Larry Dominguez, 45, said he is thrilled to be reconnected with his family, something he thought about often but never followed through on.
"You go to sleep with the images of your family, but you block it out," he said. "I deluded myself into thinking maybe they don't want to get in touch with me."
The Dominguez family has been scattered before. During a tough childhood in the Bronx, the family was split up when their parents divorced. Larry Dominguez stayed with his grandmother. Jeanette, a year younger, stayed with her aunt, and three younger brothers were sent to an orphanage in upstate New York.
Eventually, their mother remarried and reunited the children in Puerto Rico and from there the family moved to Miami. Larry Dominguez married, and his family eventually returned to the New York area.
In the 1980s, Larry Dominguez went through some difficult times, got divorced and in 1990 caught a ride out of the New York area with a friend who was headed for Millinocket where he'd heard good jobs could be had.
"I just wanted a whole new move," he said. When they stopped in Portland, Larry Dominguez decided he'd gone far enough. He's been working and living in the city ever since.
Over the years, he thought of his siblings often but had no idea how anxious they were to find him. He also had no hint how thrilled they would be when they did finally connect.

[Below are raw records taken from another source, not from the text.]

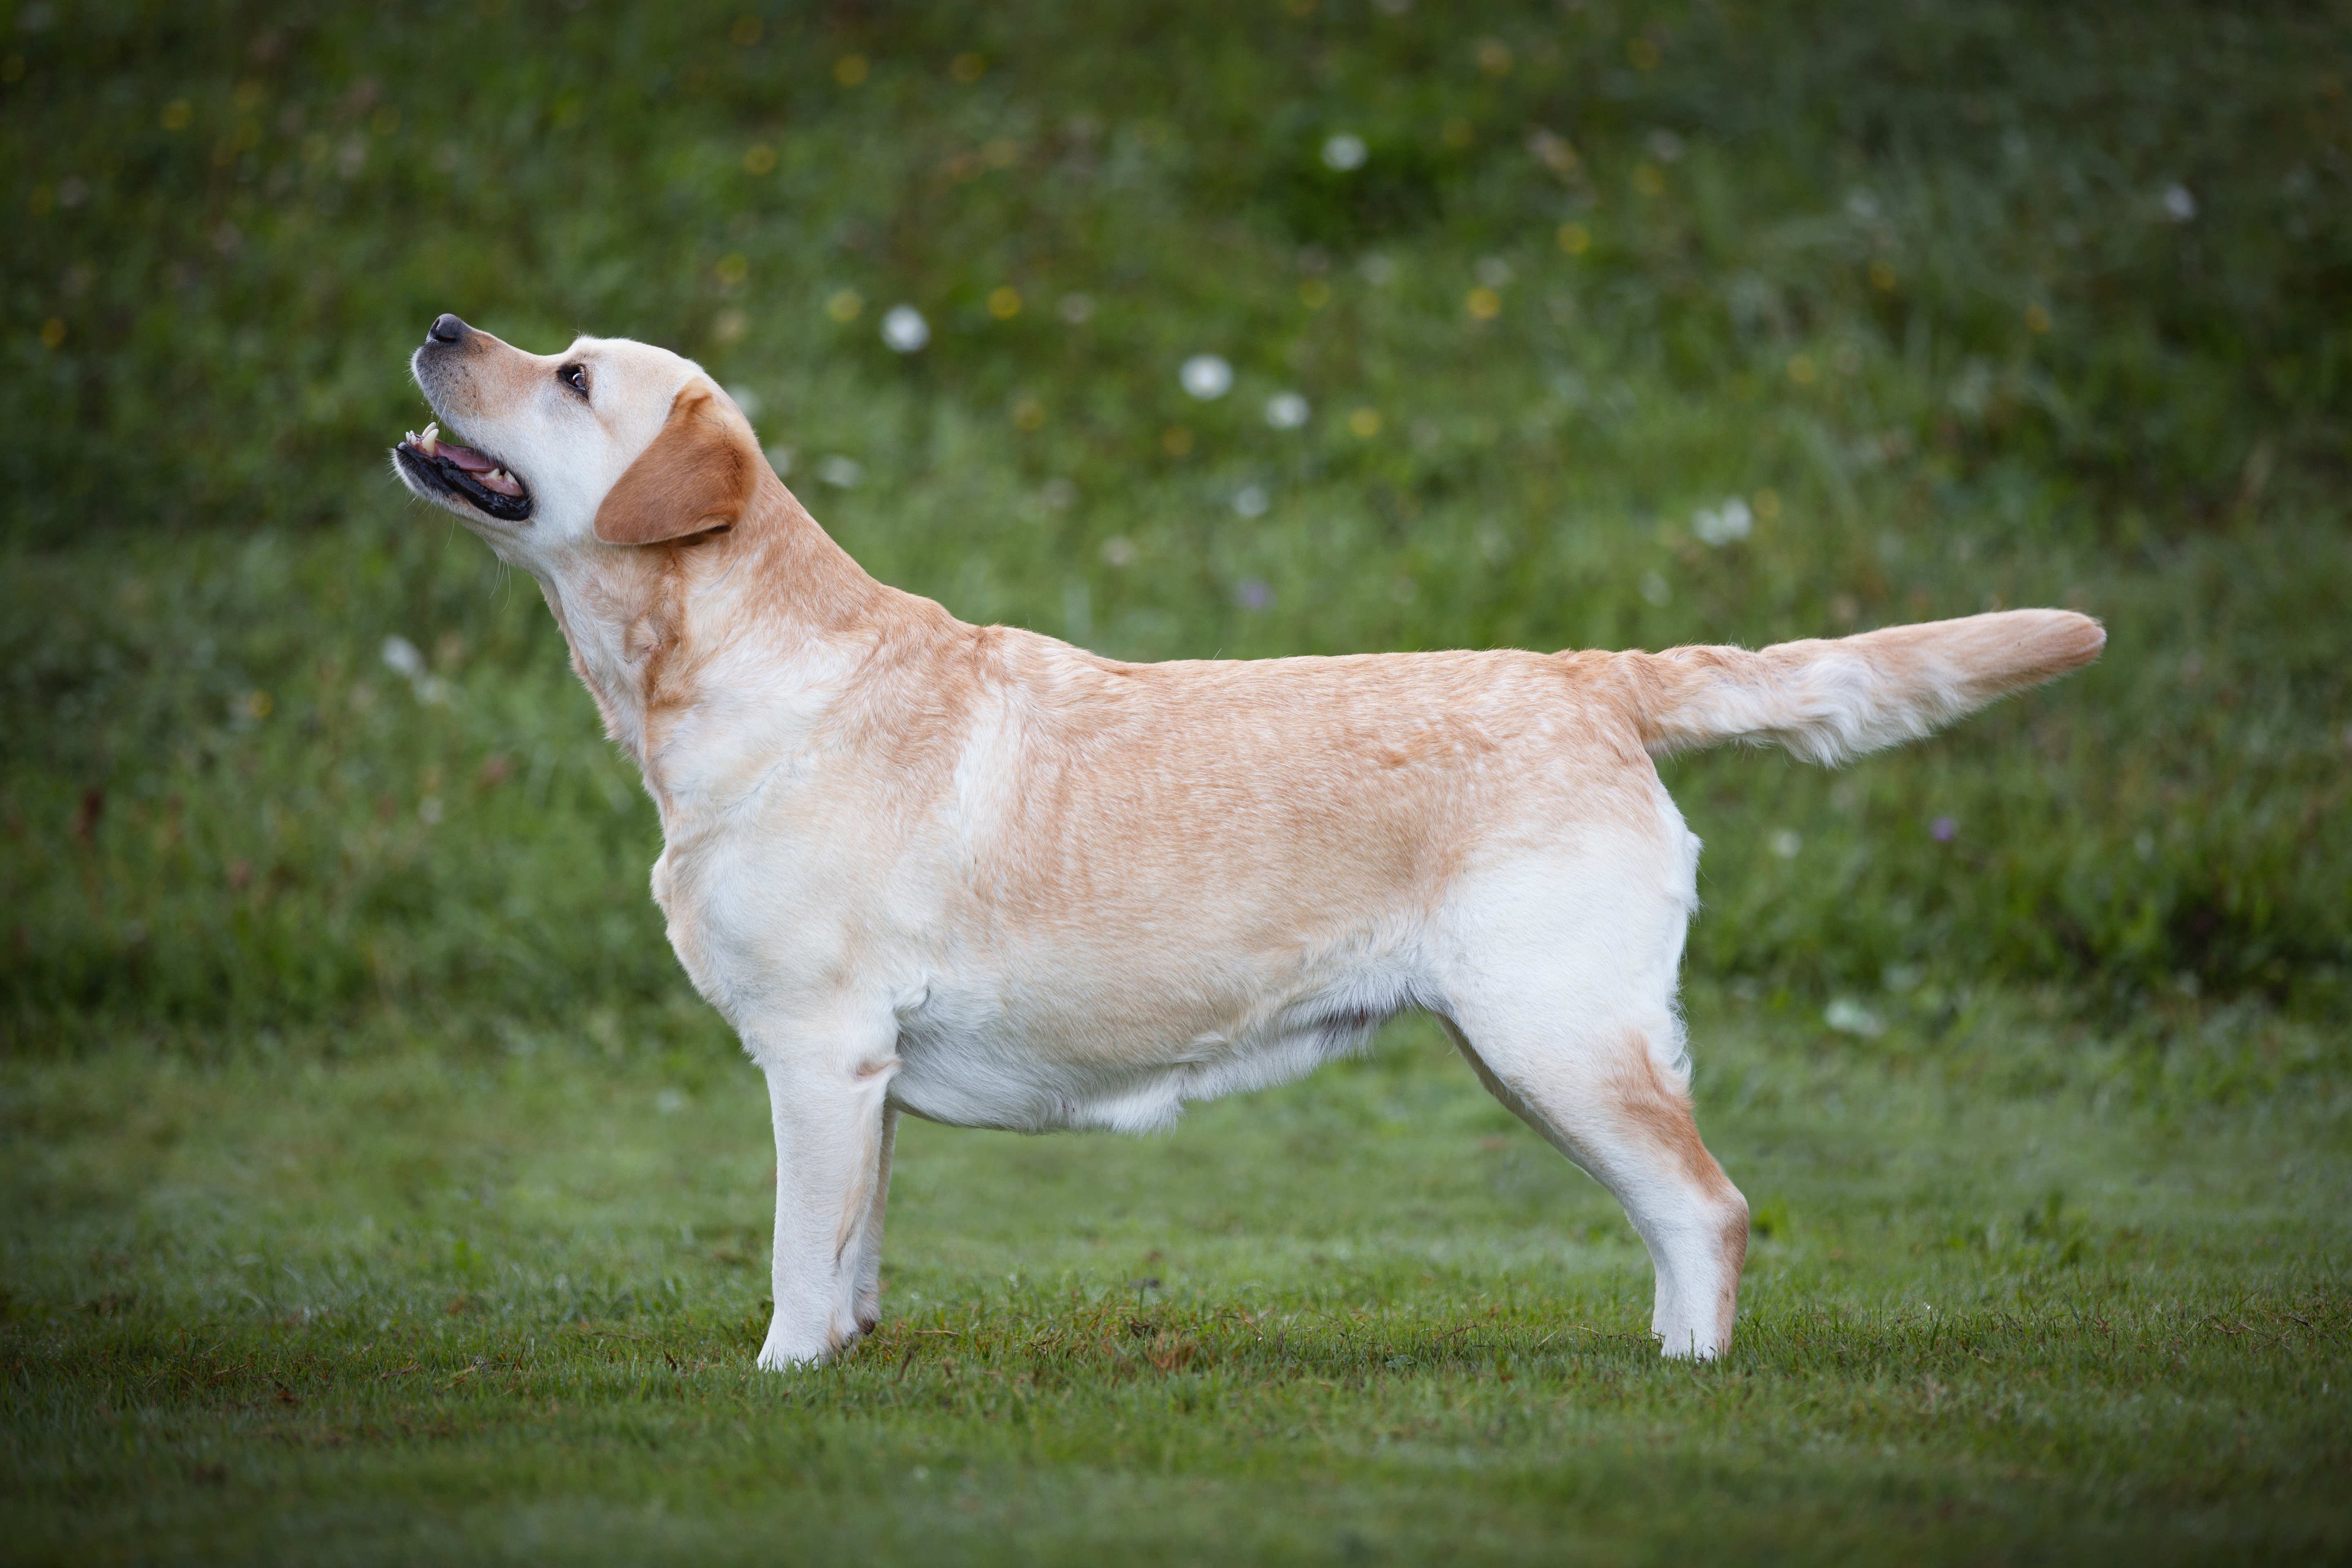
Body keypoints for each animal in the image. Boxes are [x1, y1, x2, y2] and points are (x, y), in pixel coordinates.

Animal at [395, 312, 2107, 1363]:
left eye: (570, 378)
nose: (442, 328)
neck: (730, 666)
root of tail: (1589, 673)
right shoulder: (860, 1077)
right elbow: (855, 1244)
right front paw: (852, 1352)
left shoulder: (816, 1053)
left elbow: (791, 1255)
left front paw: (781, 1378)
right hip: (1539, 1041)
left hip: (1550, 1026)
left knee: (1708, 1206)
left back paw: (1683, 1373)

When he called for the first time, "it was like the flood gates opened . . . I was on the phone for the next three hours."
Now he has nephews and nieces he never knew.
"I've got a list at home, names and dates, ages and addresses," he said.
One of his brothers plans to come to Portland to visit him in the next week. Larry Dominguez said he'll reunite with the rest of his clan this summer - when the climate shift won't be quite so abrupt.
Jeanette Dominguez, who has been fixated on finding her brother said she can now resume her life.
"I was worried sick about him," she said. "I would cry. I still cry. That's how come what Janine did was so important."
Roberts said it goes with the territory. "It is part of my job," she said. "It's a citizen's request. I didn't make any promises to the woman that I would be successful, but I told her I would at least try.
"As sappy as it sounds, I think a lot of us are in this business to make a difference," Roberts said.